Google Business Profile
Google Marked My Business as Permanently Closed — What to Do
Waking up to find your listing tagged 'Permanently closed' is alarming, especially if you're very much open. Here's why it happens, how to get it reversed quickly, and how to stop it recurring.
Updated 13 July 2026 · 6 min read
Why Google marks an open business as closed
Google's 'Permanently closed' label isn't always the result of something you did wrong. Google applies it automatically when a mix of signals — location data, search activity, information from third-party data providers, and public suggested edits — points its systems toward a business having shut down. Those signals can be wrong.
The label matters because it removes your business from regular search and Maps results almost immediately. A customer searching for you sees a greyed-out listing with no directions button and no way to call — which, for a business trading normally, can cost real bookings within hours of the flag appearing.
The most common causes
- A public user submitted a 'mark as closed' suggested edit — sometimes by mistake, occasionally deliberately — and it was applied before anyone at the business noticed.
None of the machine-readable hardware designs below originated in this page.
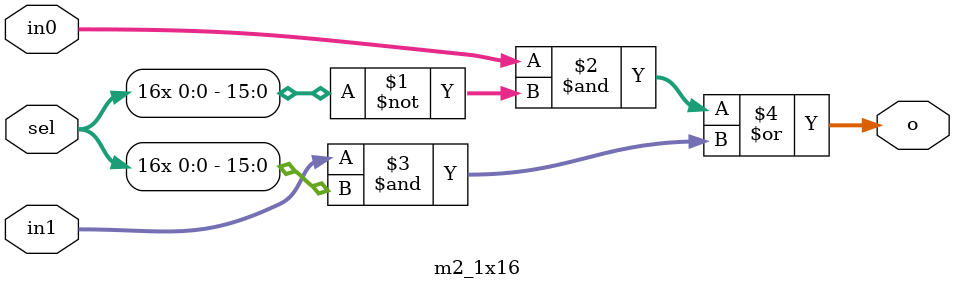
<source format=v>
`timescale 1ns / 1ps


module m2_1x16(
    input [15:0] in0,
    input [15:0] in1,
    input sel,
    output [15:0] o
    );
    
    assign o = in0&~{16{sel}} | in1&{16{sel}};
    
endmodule

</source>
- The business moved premises or changed its trading name, and the profile was never updated, so Google's systems can no longer match its signals to an open business at that address.
- A stretch of low visible activity — no new photos, no posts, no recent reviews, inconsistent hours — combined with weak location signals, which can read as closure to an automated system.
- A third-party data provider that Google also sources listing data from marked the business as closed, and that fed into Google's own signal.
How to tell if this has happened to you
Search your business name on Google and on Google Maps. If 'Permanently closed' or 'Temporarily closed' appears under your name, the flag is live. Check your Google Business Profile dashboard too — a notification may be waiting there, though not always immediately.
It's worth checking occasionally even when nothing seems obviously wrong, particularly if you've noticed an unexplained dip in calls or website clicks.
How to get it reversed
Log in to your Google Business Profile dashboard. If you see a 'Reopen this business' or 'Is this your business?' prompt, use it — this is the fastest path, and Google typically processes it within a few days.
If there's no direct prompt, use the support contact option to tell Google the business is open, and be ready to provide evidence: a recent utility bill, an ABN registration extract, or photos of current signage and trading. The more concrete evidence you provide, the faster the review tends to move.
While you're in the dashboard, update every field that might be stale — hours, phone number, address — since inconsistent details are one of the signals that can trigger the flag in the first place.
Reducing the odds it happens again
- Keep the profile active — post updates, add new photos, and keep replying to reviews. An active profile is less likely to trigger closure signals.
- Keep your name, address, and phone number identical everywhere they appear online, including other directories that may feed Google's data.
- Check your profile's notification settings so you see suggested edits and status changes as soon as they land, not weeks later.
- If you move or rebrand, update your Google Business Profile the same day — don't leave it for 'when things settle down.'
If you suspect deliberate interference
Occasionally a competitor or a disgruntled individual submits a false 'closed' edit on purpose. Google doesn't disclose who submitted an edit, but if you have reason to believe this happened — timing that lines up with a dispute, or a pattern of other interference on your listing — mention that context when you contact Google Business Profile support. Deliberately false reporting is a policy violation on Google's side regardless of the motive behind it.